# [ACTIVITY LIST]
a – How many electronics enterprises does the article on electronic waste in Vietnam report for 2011?
b – From the article on electronic waste in Vietnam, extract the passage that begins at the words "However, the call" and stops after "other two sources.".

# [TEXT UNDER STUDY]
+++
VietNamNet Bridge – Though the hazard from electronics waste has been warned
for the last many years, the management and treatment of electronics waste in
Vietnam have not made any considerable progress.

Electronic waste comes from three main sources, from electronics enterprises in
Vietnam, the imports and from household use.
The environment pollution has become the top concern in the world, while
environmentalists have called on to take actions to protect the green planet. If
typing “bao ve moi truong” (protect the environment), one would find 36,700,000
results just within second.
However, the call to protect the environment seems not to bring the desired
effects. While domestic waste only brings pollution and diseases, technology
waste always have latent risks which can bring serious consequences.
In Vietnam, millions of tons of technology imports go through seaports and
border gates every year. These include a big volume of backward and substandard
products, and a half of which may be thrown into rubbish dump.
Tran Quang Hung, Deputy Secretary General of the Vietnam Electronics Industry
Association VEIA, said that in 2011, there are 400 electronics enterprises,
including 100 foreign ones, which specialize in assembling electronic products
with electronics parts imported from other countries. However, Hung thinks that
the electronics waste from this source is not too big, while the majority of
waste from the other two sources.
Hung said that in Vietnam, most of the electronics waste, such as electrical
home appliances, audio-visual products, electronic toys, telecommunications,
medical electronics ..., all have the toxic chemicals which harm the nervous
system, or cause lung cancer. The substances could be lead (in components,
cables ...), cadmium (in batteries, capacitors, transformers ...), mercury (in
TV tubes LCD, Plasma ...), and chromium 6 in coating layers, PBB and PBDE (the
chemicals listed in the RoHS list issued by the EU in 2003)
+++
(Chart interpretation exercises)
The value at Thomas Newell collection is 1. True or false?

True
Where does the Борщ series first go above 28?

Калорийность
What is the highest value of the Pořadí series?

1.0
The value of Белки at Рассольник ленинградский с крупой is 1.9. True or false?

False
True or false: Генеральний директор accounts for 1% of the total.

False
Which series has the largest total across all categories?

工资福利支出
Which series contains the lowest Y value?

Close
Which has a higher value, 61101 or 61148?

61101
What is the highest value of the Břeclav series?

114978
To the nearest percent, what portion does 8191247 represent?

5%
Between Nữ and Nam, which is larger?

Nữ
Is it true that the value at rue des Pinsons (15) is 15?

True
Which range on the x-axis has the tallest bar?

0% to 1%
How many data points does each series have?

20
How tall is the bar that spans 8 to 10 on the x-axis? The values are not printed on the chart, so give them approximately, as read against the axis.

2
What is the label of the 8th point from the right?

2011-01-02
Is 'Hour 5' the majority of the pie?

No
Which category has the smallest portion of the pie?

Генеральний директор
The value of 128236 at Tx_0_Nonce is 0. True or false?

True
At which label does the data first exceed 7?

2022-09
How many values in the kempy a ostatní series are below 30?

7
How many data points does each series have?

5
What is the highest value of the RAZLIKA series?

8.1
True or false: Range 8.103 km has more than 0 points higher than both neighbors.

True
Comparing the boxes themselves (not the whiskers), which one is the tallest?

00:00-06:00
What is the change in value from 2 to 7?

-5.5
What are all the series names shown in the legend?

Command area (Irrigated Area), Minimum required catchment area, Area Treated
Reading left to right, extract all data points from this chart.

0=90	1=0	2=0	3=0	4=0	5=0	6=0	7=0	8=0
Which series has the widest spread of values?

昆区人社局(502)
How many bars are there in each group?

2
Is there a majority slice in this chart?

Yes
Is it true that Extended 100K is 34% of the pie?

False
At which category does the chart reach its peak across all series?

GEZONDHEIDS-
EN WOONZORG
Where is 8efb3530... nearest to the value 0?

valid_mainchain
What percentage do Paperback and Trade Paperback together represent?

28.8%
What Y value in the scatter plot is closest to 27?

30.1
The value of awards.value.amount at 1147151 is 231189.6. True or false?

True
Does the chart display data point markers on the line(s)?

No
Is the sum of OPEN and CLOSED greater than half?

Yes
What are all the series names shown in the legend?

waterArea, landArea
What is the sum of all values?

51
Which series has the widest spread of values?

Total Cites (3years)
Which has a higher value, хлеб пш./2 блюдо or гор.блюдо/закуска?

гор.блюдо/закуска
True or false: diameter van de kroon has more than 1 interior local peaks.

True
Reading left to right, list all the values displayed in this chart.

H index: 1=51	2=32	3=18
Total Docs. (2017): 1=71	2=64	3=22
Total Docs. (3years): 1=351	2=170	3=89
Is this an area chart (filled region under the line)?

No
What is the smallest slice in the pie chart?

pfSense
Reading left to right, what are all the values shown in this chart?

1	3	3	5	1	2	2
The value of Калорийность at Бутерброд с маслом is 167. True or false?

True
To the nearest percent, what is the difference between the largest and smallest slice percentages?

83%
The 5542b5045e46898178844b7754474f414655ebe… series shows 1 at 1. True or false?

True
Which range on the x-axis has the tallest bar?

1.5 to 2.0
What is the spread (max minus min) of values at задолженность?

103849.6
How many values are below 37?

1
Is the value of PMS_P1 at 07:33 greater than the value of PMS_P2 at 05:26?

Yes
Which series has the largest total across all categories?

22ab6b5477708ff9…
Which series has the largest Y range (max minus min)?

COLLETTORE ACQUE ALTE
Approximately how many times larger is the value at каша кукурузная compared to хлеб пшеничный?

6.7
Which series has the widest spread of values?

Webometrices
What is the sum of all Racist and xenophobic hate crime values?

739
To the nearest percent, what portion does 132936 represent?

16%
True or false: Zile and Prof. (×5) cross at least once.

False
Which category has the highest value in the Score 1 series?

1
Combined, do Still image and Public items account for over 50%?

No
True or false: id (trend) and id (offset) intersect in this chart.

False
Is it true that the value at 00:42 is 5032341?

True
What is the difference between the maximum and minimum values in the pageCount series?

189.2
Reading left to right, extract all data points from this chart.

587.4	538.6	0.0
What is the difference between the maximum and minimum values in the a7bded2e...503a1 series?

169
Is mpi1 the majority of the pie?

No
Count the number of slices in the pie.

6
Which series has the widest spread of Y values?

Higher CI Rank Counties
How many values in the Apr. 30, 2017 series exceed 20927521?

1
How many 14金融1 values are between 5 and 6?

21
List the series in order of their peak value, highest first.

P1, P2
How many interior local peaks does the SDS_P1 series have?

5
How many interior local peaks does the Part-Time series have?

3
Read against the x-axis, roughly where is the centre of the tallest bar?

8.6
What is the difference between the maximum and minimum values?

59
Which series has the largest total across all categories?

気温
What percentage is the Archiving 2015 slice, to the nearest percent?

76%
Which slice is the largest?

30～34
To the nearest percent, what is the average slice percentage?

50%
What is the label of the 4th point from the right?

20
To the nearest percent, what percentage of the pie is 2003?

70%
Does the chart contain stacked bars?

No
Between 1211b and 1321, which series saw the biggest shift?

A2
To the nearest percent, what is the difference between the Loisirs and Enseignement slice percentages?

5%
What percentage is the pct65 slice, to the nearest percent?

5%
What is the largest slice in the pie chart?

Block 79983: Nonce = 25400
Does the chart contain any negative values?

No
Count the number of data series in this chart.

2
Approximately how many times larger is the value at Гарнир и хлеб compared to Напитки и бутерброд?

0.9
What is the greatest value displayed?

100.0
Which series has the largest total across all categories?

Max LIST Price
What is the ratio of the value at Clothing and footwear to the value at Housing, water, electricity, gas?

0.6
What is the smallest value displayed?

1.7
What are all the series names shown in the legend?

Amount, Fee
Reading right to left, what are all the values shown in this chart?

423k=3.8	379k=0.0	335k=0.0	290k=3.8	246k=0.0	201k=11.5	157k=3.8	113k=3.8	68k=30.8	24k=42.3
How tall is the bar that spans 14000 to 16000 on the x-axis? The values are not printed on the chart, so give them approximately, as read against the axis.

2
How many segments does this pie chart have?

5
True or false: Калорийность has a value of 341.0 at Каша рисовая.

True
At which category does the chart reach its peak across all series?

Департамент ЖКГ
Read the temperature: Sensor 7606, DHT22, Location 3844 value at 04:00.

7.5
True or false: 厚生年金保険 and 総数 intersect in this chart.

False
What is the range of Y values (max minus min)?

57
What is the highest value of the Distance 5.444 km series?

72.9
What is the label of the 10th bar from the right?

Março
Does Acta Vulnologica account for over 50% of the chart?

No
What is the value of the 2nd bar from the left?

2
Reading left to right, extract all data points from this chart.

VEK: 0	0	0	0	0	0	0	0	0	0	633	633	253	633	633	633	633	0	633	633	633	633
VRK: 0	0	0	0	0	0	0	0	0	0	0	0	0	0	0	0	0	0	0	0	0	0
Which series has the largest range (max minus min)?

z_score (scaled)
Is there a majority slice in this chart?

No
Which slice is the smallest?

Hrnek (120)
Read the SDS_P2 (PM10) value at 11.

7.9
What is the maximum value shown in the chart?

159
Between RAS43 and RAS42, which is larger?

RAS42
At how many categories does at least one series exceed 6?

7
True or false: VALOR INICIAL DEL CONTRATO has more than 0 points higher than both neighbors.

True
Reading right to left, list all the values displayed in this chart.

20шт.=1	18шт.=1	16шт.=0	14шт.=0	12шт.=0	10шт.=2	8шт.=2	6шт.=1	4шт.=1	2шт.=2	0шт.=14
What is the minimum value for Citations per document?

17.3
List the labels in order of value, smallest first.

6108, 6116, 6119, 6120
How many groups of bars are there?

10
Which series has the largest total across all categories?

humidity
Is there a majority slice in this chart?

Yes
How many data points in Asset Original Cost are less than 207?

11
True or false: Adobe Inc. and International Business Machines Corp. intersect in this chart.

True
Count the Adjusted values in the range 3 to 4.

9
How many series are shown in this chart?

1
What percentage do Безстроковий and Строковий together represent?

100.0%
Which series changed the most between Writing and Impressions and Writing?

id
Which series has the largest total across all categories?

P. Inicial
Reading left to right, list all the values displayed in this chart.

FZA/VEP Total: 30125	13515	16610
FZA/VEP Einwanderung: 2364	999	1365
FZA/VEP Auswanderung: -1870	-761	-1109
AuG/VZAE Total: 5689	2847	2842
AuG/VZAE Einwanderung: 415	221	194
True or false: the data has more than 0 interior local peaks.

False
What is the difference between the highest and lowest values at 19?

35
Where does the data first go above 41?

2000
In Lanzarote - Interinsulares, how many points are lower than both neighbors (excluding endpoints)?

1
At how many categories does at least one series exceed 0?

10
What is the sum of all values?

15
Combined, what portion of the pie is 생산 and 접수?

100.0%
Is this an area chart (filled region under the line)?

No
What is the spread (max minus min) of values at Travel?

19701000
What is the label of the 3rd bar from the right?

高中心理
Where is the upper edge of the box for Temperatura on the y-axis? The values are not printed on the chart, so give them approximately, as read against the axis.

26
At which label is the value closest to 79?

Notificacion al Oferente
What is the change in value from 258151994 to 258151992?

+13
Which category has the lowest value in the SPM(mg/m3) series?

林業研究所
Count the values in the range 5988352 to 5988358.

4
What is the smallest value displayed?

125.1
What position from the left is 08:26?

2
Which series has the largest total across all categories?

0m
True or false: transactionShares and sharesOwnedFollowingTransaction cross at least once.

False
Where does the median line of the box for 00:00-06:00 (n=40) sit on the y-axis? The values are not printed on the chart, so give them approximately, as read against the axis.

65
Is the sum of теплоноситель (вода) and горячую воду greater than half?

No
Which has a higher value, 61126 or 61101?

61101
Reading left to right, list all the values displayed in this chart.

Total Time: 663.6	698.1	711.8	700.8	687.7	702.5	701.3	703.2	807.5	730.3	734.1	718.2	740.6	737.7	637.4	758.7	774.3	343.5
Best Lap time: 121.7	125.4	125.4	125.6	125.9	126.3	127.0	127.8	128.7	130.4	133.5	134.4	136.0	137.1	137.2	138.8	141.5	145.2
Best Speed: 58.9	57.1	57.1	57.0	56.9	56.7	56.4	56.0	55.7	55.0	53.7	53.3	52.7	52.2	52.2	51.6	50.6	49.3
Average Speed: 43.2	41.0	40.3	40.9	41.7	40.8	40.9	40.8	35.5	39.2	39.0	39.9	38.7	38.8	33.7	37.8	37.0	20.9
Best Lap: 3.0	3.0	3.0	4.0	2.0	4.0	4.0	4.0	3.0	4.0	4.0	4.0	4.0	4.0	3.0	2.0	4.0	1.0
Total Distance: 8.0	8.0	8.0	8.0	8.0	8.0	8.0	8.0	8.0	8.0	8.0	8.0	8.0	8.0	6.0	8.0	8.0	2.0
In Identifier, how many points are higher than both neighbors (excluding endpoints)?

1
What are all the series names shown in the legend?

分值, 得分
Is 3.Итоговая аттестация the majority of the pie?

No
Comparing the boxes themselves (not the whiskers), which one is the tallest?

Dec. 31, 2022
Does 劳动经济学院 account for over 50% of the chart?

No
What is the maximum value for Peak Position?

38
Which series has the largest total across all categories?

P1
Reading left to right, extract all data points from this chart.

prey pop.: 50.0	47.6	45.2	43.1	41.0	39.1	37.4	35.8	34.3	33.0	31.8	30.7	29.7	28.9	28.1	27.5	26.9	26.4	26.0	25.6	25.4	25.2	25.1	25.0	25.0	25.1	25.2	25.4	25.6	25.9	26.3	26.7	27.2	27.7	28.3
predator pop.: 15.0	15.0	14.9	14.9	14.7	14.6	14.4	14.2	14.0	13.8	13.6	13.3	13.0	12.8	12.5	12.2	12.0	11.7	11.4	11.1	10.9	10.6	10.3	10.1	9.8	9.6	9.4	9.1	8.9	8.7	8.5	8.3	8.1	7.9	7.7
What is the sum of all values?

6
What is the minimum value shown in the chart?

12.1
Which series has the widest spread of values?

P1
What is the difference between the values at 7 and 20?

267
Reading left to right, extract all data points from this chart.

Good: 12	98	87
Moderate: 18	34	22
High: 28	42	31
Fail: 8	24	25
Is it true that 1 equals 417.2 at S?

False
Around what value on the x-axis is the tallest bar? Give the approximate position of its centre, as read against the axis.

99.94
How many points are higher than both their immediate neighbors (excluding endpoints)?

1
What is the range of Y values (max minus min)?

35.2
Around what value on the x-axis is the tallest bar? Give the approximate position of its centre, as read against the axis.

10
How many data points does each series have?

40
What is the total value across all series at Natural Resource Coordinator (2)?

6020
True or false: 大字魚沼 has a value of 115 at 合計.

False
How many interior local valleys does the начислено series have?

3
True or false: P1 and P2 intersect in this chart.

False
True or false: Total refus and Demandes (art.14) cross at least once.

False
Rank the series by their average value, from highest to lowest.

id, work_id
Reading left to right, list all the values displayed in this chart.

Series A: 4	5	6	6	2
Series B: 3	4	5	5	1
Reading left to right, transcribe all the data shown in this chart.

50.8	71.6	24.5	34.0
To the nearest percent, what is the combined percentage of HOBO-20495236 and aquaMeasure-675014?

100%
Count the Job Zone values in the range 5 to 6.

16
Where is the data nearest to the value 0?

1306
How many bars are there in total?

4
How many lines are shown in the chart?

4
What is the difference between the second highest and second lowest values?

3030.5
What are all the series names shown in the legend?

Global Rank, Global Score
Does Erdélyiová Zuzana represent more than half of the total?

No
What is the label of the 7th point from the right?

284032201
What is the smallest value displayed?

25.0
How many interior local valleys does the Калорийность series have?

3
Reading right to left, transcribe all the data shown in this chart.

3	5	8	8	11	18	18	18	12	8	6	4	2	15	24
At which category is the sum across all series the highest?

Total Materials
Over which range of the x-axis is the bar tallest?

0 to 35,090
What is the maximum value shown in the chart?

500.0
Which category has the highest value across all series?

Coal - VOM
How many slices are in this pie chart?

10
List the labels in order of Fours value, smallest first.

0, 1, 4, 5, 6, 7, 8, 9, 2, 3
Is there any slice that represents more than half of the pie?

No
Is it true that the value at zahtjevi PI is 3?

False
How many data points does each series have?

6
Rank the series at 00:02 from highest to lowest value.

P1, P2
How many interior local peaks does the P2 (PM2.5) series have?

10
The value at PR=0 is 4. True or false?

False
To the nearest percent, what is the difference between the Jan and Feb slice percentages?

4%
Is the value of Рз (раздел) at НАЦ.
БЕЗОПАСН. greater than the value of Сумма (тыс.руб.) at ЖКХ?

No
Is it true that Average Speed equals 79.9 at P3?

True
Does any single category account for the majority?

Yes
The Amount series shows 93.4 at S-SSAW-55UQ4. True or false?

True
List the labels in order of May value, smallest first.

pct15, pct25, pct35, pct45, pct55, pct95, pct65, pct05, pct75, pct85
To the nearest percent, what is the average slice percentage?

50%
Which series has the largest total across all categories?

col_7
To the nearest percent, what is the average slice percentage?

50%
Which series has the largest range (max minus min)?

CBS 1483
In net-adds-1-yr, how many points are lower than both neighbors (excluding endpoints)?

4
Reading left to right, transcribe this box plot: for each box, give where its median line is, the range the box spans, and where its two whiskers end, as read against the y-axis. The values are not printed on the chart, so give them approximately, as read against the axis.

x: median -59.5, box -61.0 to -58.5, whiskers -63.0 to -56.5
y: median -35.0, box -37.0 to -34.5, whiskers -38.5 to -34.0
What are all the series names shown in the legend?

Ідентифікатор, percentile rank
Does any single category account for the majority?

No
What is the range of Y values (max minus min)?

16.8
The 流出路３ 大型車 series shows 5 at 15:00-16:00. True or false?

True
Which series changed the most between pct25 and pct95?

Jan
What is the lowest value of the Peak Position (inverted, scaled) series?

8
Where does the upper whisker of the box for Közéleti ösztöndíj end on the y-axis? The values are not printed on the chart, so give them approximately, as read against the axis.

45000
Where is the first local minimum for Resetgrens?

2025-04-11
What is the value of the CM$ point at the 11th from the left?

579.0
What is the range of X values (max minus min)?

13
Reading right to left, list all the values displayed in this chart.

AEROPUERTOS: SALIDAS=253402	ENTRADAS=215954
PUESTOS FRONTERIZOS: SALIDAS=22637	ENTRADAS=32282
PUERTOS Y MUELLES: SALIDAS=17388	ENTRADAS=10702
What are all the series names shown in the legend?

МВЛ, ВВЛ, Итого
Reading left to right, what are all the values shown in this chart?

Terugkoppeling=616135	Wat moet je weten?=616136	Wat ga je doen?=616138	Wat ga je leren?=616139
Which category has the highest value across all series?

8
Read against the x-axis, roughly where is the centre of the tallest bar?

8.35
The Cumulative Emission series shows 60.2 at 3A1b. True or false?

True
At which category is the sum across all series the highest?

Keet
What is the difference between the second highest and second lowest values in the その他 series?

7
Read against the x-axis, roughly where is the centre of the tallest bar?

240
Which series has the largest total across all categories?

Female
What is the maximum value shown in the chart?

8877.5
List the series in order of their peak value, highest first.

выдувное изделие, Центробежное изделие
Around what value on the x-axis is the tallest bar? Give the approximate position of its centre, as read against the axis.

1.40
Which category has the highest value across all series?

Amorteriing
+++
# [TASK-BY-TASK SOLUTIONS]
a – 400 electronics enterprises, including 100 foreign ones.

b –
However, the call to protect the environment seems not to bring the desired
effects. While domestic waste only brings pollution and diseases, technology
waste always have latent risks which can bring serious consequences.
In Vietnam, millions of tons of technology imports go through seaports and
border gates every year. These include a big volume of backward and substandard
products, and a half of which may be thrown into rubbish dump.
Tran Quang Hung, Deputy Secretary General of the Vietnam Electronics Industry
Association VEIA, said that in 2011, there are 400 electronics enterprises,
including 100 foreign ones, which specialize in assembling electronic products
with electronics parts imported from other countries. However, Hung thinks that
the electronics waste from this source is not too big, while the majority of
waste from the other two sources.